I wrote:
My current thinking on replication lag is that lagged
servers shouldn't
serve any read requests at all, until they catch up. I've said that it
would be nice if this was implemented with creative thread scheduling
within MySQL, but we can get pretty close at the application level. We
can just send requests to any up-to-date server, and if there are no
up-to-date servers besides the master, automatically switch the wiki to
read only and serve error messages for most reads. The approach Jamesday
was recommending, i.e. making do with lagged data wherever possible,
just seems to exacerbate the problem, because the read load extends lag
times.
I should add, queueing would be an appropriate response to cluster-wide
lag times of up to a few seconds. The request could be queued until a
slave with zero lag time becomes available. Serving an error message
only becomes appropriate when the expected queueing time is long enough
that the user would want an explanation.
Of course then there's the tricky question of when and where to queue
requests. In ordinary operation, connection counts are a useful
indication of load, and limits on connection count can be used for
example to prevent apache from out-competing memcached for CPU time.
Queueing while waiting for some external resource inflates connection
counts, causing limits to be prematurely hit, thus encouraging sysadmins
to set a compromise limit, which may be too high during normal operation.
The other problem is that 500 apache threads waiting for the database
does not constitute a queue. It's more like the start line at a fun run.
When the gun goes off (i.e. a server reaches zero lag), the poor slave
will be swamped, and the replication thread will again be out-competed
until the batch of read requests are completed.
Perhaps the solution is a strict limit on database query concurrency.
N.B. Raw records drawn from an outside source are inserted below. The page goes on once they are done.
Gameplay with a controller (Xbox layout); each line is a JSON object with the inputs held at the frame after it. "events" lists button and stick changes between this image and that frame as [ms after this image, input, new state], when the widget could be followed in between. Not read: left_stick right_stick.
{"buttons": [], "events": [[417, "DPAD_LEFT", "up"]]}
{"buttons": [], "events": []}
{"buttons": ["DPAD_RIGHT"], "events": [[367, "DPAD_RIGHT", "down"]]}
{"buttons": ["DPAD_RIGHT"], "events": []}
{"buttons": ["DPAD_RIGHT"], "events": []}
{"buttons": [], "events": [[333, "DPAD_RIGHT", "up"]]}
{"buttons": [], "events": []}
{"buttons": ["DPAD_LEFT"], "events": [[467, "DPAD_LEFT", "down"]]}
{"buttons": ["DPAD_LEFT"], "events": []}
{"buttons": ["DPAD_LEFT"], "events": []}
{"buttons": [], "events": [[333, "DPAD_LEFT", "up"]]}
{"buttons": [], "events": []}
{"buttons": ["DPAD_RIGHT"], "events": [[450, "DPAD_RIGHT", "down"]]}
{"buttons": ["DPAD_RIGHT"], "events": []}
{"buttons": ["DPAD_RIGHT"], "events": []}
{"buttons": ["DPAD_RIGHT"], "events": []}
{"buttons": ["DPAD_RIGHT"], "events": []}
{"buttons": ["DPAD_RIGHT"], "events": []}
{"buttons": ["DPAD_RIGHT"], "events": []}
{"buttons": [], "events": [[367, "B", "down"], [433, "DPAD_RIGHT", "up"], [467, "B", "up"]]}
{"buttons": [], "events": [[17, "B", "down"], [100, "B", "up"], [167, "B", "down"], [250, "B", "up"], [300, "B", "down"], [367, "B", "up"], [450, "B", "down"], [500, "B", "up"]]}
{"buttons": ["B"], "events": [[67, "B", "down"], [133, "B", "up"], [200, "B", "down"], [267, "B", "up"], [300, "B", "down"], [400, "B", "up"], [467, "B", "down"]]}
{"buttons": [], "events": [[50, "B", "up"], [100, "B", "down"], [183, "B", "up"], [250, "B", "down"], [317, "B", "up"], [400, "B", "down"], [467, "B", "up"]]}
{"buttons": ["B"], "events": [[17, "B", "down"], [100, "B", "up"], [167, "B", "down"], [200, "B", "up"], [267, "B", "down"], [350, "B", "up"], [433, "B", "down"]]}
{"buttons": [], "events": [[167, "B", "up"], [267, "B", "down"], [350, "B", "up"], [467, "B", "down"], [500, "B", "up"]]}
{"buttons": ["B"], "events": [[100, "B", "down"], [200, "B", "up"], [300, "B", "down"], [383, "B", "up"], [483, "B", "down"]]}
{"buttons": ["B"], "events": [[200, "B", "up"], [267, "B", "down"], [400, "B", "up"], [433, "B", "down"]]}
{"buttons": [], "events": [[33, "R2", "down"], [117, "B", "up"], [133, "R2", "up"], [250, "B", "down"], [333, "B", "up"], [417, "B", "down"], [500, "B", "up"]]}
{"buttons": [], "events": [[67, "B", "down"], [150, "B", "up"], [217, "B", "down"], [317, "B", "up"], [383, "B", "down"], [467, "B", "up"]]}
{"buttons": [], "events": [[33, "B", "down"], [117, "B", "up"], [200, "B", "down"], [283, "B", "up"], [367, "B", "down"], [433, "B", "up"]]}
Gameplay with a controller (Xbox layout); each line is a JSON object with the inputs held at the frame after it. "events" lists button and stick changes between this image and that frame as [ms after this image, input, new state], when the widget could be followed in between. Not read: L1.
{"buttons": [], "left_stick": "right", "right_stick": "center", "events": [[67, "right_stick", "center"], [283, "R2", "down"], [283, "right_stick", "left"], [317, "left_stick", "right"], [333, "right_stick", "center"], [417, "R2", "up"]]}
Apache threads could call SHOW STATUS, and wait until Threads_running is
sufficiently low. They could also use Threads_connected as an estimate
of the number of other apaches polling the same variable. They could
adjust their polling interval accordingly, to prevent swamping when the
number drops low enough.
The algorithm would look something like this:
do {
$nonLaggingServer = $wgLoadBalancer->getRandomNonLaggingServer();
if ( $nonLaggingServer ) {
$running = $nonLaggingServer->threadsRunning();
$connected = $nonLaggingServer->threadsConnected();
if ( $running > $maxRunning ) {
$sleepTime = $sleepTime = 5ms * $connected;
} else {
$sleepTime = 0;
}
} else {
$sleepTime = 500ms;
}
sleep( $sleepTime );
} while ( ( !$nonLaggingServer || $running > $maxRunning ) &&
!$wgUser->lostPatience() );
Note that if a single overloaded server is non-lagging, the threads
won't get stuck waiting for it. When a second non-lagging server becomes
available, half of them will switch to waiting for that instead.
I don't have any answers for the problem of controlling apache load at
the moment.
-- Tim Starling